Prolonga el texto base sobre el sueño de Aimar y la declaración de Aznar con mascarilla a partir de su última oración.

**TEXTO BASE:**
=-=-=-=-=
El profundo sueño de Aimar camina hacia la felicidad. Es envidiable la inocencia de las niñas y niños que viven ajenos al mundo que les ha tocado poblar y que, afortunadamente, sabrán conquistarlo. Es lo mejor de nuestro paso por la vida, legar las vivencias, pensamientos y experiencias en las siguientes generaciones. Mientras duerme, reviso los videos, que alguien me ha enviado, de las declaraciones de la caja B del PP y cuentas de Bárcenas. Y lo de Aznar es de juzgado de guardia. Debería estar prohibido declarar con mascarilla a alguien que está solo en un espacio frente al ordenador y, además, alegando que cumple “escrupulosamente” las normas sanitarias. Tras la máscara ha debido reírse de este país. Tras la máscara habrá guardado esa comunicación no verbal que le delataría, porque mentir se refleja en un rostro sin sentimientos. Este señor llevó una máscara desde que pasó por la Moncloa y se ha quedado pegada a su rostro. Debería estar prohibido.
=-=-=-=-=
Imágenes de las páginas y texto extraído
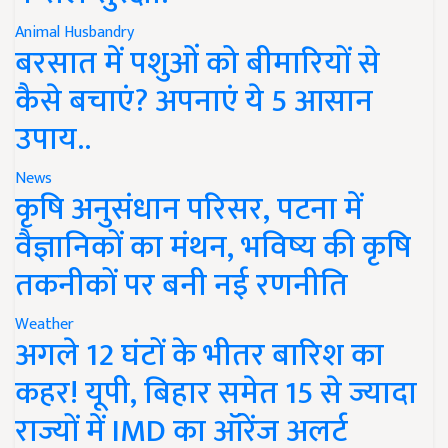
Animal Husbandry
बरसात में पशुओं को बीमारियों से
कैसे बचाएं? अपनाएं ये 5 आसान
उपाय..
News
कृषि अनुसंधान परिसर, पटना में
वैज्ञानिकों का मंथन, भविष्य की कृषि
तकनीकों पर बनी नई रणनीति
Weather
अगले 12 घंटों के भीतर बारिश का
कहर! यूपी, बिहार समेत 15 से ज्यादा
राज्यों में IMD का ऑरेंज अलर्ट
=-=-=-=-=
**RESPUESTA:**
Mi tío Paco me llama alarmado por el devenir de la hija de la cantante ya fallecida Rocío Jurado, como si fuéramos familia. Me cuenta que en un programa de televisión la hija desgranó dolorosamente que ha sido víctima de violencia de género. No vi ese programa, ni otros que censuro por similares contenidos, pero al día siguiente todos los medios de comunicación hablaban de lo mismo. Violencia de género sutil, denunciada y no sentenciada como corresponde. Y lo más grave, esa acusación social de mala madre a una mujer que ha sufrido lo suyo. Pero es lo de menos, porque este sistema patriarcal no deja de castigar a las mujeres. La Justicia es la que es en este país. Marcar a las mujeres como inestables, inseguras, locas, malas madres y malas cuidadoras del hogar sigue siendo lo mismo de siempre, a pesar de las “políticas progresistas” que pretenden empoderar a las mujeres frente a los tribunales.
Hay algo positivo en esta exposición pública, abrir la puerta a miles de mujeres que sufren y han sufrido violencia psicológica, esas gotas de lluvia invisible que van cayendo sobre las mujeres en forma de indiferencia, desprecio, humillaciones y, sobre todo, mentiras. Es el micromachismo. Esa manera cruel e indigna de destruir a una persona y detener su vida. Es lo mismo que sucedió con Ana Orantes, en 1997, su testimonio en una televisión de la violencia machista que sufría y su asesinato trece días después, sirvió tristemente para que miles de mujeres víctimas en este país salieran a la luz y no se sintieran solas. La aparición pública de Ana Orantes fue el punto de partida para la redacción de la ley contra la Violencia de Género. Hemos avanzado, pero no lo suficiente. La Justicia sigue clasificando, etiquetando, a las mujeres. Asimismo, en estos días, tras ver el escalofriante y excelente documental Nevenka, la cruda realidad de las mujeres sigue siendo mermada. La primera condena a un político por acoso sexual hoy no nos deja indiferentes, pero cuándo sucedió, nadie creyó ni apoyó a Nevenka.